DATA SHOWN -
____________
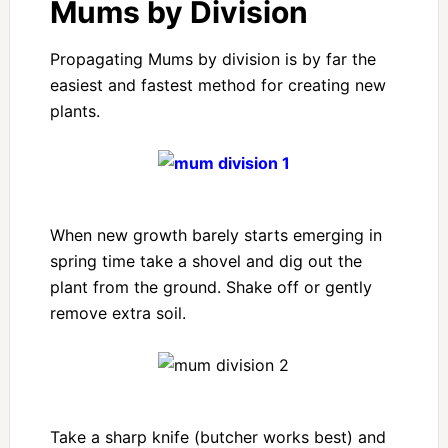
Mums by Division
Propagating Mums by division is by far the
easiest and fastest method for creating new
plants.
When new growth barely starts emerging in
spring time take a shovel and dig out the
plant from the ground. Shake off or gently
remove extra soil.
Take a sharp knife (butcher works best) and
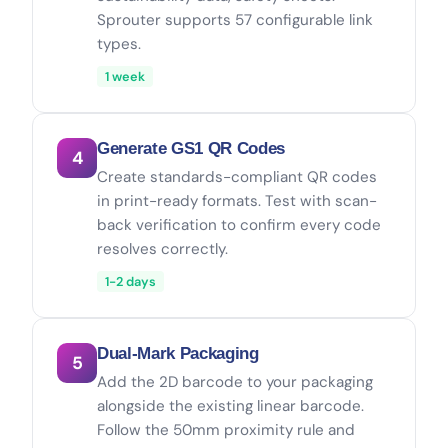
Sprouter supports 57 configurable link
types.
1 week
Generate GS1 QR Codes
4
Create standards-compliant QR codes
in print-ready formats. Test with scan-
back verification to confirm every code
resolves correctly.
1-2 days
Dual-Mark Packaging
5
Add the 2D barcode to your packaging
alongside the existing linear barcode.
Follow the 50mm proximity rule and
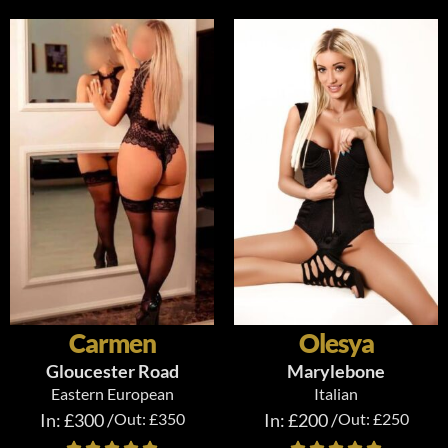
Carmen
Olesya
Gloucester Road
Marylebone
Eastern European
Italian
In: £300 /
Out: £350
In: £200 /
Out: £250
____________
WRITTEN TASK - The data above must be copied exactly. Leave out the pictures.

SOLUTION FOR THIS EXERCISE -
Mums by Division
Propagating Mums by division is by far the
easiest and fastest method for creating new
plants.
When new growth barely starts emerging in
spring time take a shovel and dig out the
plant from the ground. Shake off or gently
remove extra soil.
Take a sharp knife (butcher works best) and
Sprouter supports 57 configurable link
types.
1 week
Generate GS1 QR Codes
4
Create standards-compliant QR codes
in print-ready formats. Test with scan-
back verification to confirm every code
resolves correctly.
1-2 days
Dual-Mark Packaging
5
Add the 2D barcode to your packaging
alongside the existing linear barcode.
Follow the 50mm proximity rule and
Carmen
Olesya
Gloucester Road
Marylebone
Eastern European
Italian
In: £300 /
Out: £350
In: £200 /
Out: £250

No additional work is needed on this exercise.